Как вы понимаете, мотивчик песни был уже известный нам – это даёт право предполагать, что музыка была действительно народной, а Александров только немного обработал её «напильником». Подтверждая теорию арестантских песен, существует несколько народных текстов. Например, уже упомянутая песня «Лишь только в Сибири займется заря» неизвестного автора (5):

Лишь только в Сибири займется заря,
По деревням народ пробуждается.
На этапном дворе слышен звон кандалов —
Это партия в путь собирается.

Арестантов считает фельдфебель седой,
По-военному строит во взводы.
А с другой стороны собрались мужики
И котомки грузят на подводы.

Вот раздался сигнал: — Каторжане, вперед! —
И пустилися вдоль по дороге.
Лишь звенят кандалы, подымается пыль,
Да влачатся уставшие ноги.

А сибирская осень не любит шутить,
И повсюду беднягу морозит.
Только силушка мощная нас, молодцов,
По этапу живыми выносит.

Вот раздался сигнал, это значит – привал,
Половина пути уж пройдена.
А на этом пути пропадает народ:
Это нашим царем заведено.

Молодцы каторжане собрались в кружок
И грянули песнь удалую,
Двое ссыльных ребят, подобрав кандалы,
Пустилися в пляску лихую.

Или такой вариант «Когда на Сибири займется заря», известный ещё со второй половины XIX века:

Когда на Сибири займется заря
И туман по тайге расстилается,
На этапном дворе слышен звон кандалов –
Это партия в путь собирается.

Каторжан всех считает фельдфебель седой,
По-военному ставит во взводы.
А с другой стороны собрались мужички
И котомки грузят на подводы.

Раздалось: «Марш вперед!» — и опять поплелись
До вечерней зари каторжане.
Не видать им отрадных деньков впереди,
Кандалами грустно стонут в тумане.

### Пункт задания 1
Перепишите из записей без изменений всё, что идёт от их самого начала вплоть до строки с «DÉSINSCRIPTION EN UN CLIC», включая обе границы. Пометки об изображениях в ответ не включайте.

### Исходные данные
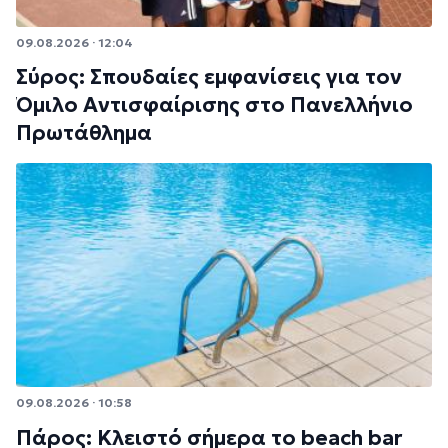
09.08.2026 · 12:04
Σύρος: Σπουδαίες εμφανίσεις για τον
Όμιλο Αντισφαίρισης στο Πανελλήνιο
Πρωτάθλημα
09.08.2026 · 10:58
Πάρος: Κλειστό σήμερα το beach bar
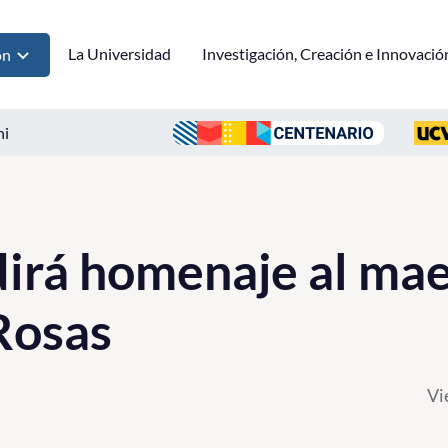
La Universidad
Investigación, Creación e Innovació
ón
ni
irá homenaje al mae
Rosas
Vi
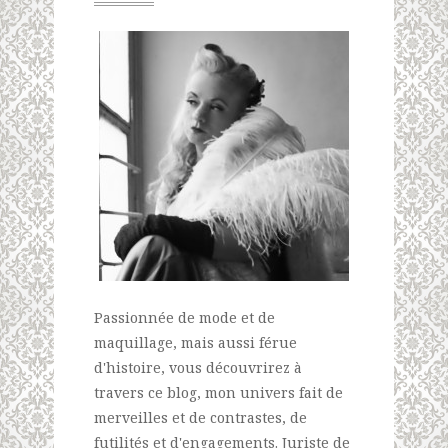
Passionnée de mode et de
maquillage, mais aussi férue
d'histoire, vous découvrirez à
travers ce blog, mon univers fait de
merveilles et de contrastes, de
futilités et d'engagements. Juriste de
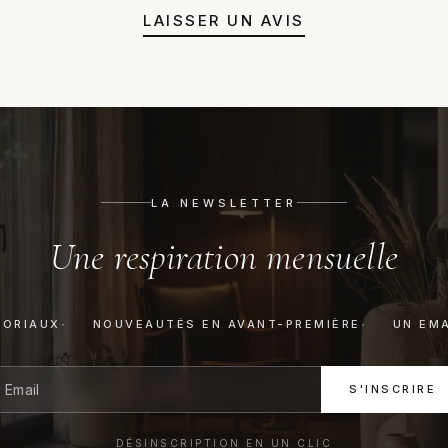
LAISSER UN AVIS
LA NEWSLETTER
Une respiration mensuelle
TORIAUX
NOUVEAUTÉS EN AVANT-PREMIÈRE
UN EMA
S'INSCRIRE
DÉSINSCRIPTION EN UN CLIC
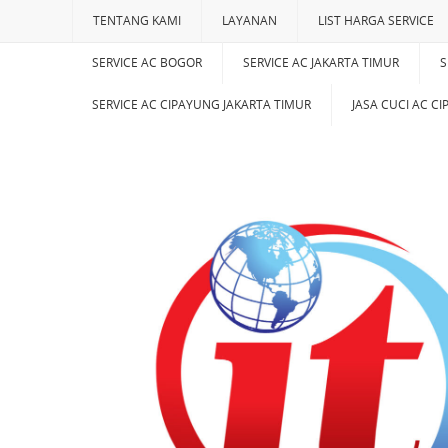
TENTANG KAMI
LAYANAN
LIST HARGA SERVICE
SERVICE AC BOGOR
SERVICE AC JAKARTA TIMUR
S
SERVICE AC CIPAYUNG JAKARTA TIMUR
JASA CUCI AC C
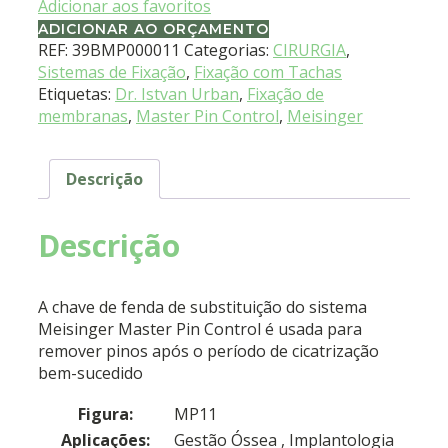
Adicionar aos favoritos
ADICIONAR AO ORÇAMENTO
REF:
39BMP000011
Categorias:
CIRURGIA
,
Sistemas de Fixação
,
Fixação com Tachas
Etiquetas:
Dr. Istvan Urban
,
Fixação de
membranas
,
Master Pin Control
,
Meisinger
Descrição
Descrição
A chave de fenda de substituição do sistema
Meisinger Master Pin Control é usada para
remover pinos após o período de cicatrização
bem-sucedido
Figura:
MP11
Aplicações:
Gestão Óssea
, Implantologia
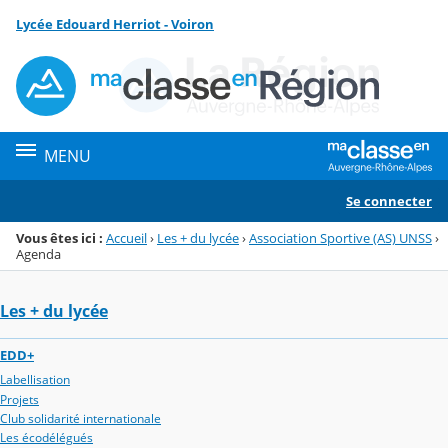
Panneau de gestion des cookies
Lycée Edouard Herriot - Voiron
Menu de la rubrique
Contenu
MENU
Se connecter
Vous êtes ici :
Accueil
›
Les + du lycée
›
Association Sportive (AS) UNSS
›
Agenda
Les + du lycée
EDD+
Labellisation
Projets
Club solidarité internationale
Les écodélégués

### Пункт задания 2
Воспроизведите отрывок об арестантских песнях от слов «Только силушка мощная» вплоть до слов «в пляску лихую.», заменив «привал» на «ночлег».

### Письменный ответ 1
09.08.2026 · 12:04
Σύρος: Σπουδαίες εμφανίσεις για τον
Όμιλο Αντισφαίρισης στο Πανελλήνιο
Πρωτάθλημα
09.08.2026 · 10:58
Πάρος: Κλειστό σήμερα το beach bar
La Universidad
Investigación, Creación e Innovació
ón
ni
irá homenaje al mae
Rosas
Vi
Passionnée de mode et de
maquillage, mais aussi férue
d'histoire, vous découvrirez à
travers ce blog, mon univers fait de
merveilles et de contrastes, de
futilités et d'engagements. Juriste de
LAISSER UN AVIS
LA NEWSLETTER
Une respiration mensuelle
TORIAUX
NOUVEAUTÉS EN AVANT-PREMIÈRE
UN EMA
S'INSCRIRE
DÉSINSCRIPTION EN UN CLIC

### Письменный ответ 2
Только силушка мощная нас, молодцов,
По этапу живыми выносит.

Вот раздался сигнал, это значит – ночлег,
Половина пути уж пройдена.
А на этом пути пропадает народ:
Это нашим царем заведено.

Молодцы каторжане собрались в кружок
И грянули песнь удалую,
Двое ссыльных ребят, подобрав кандалы,
Пустилися в пляску лихую.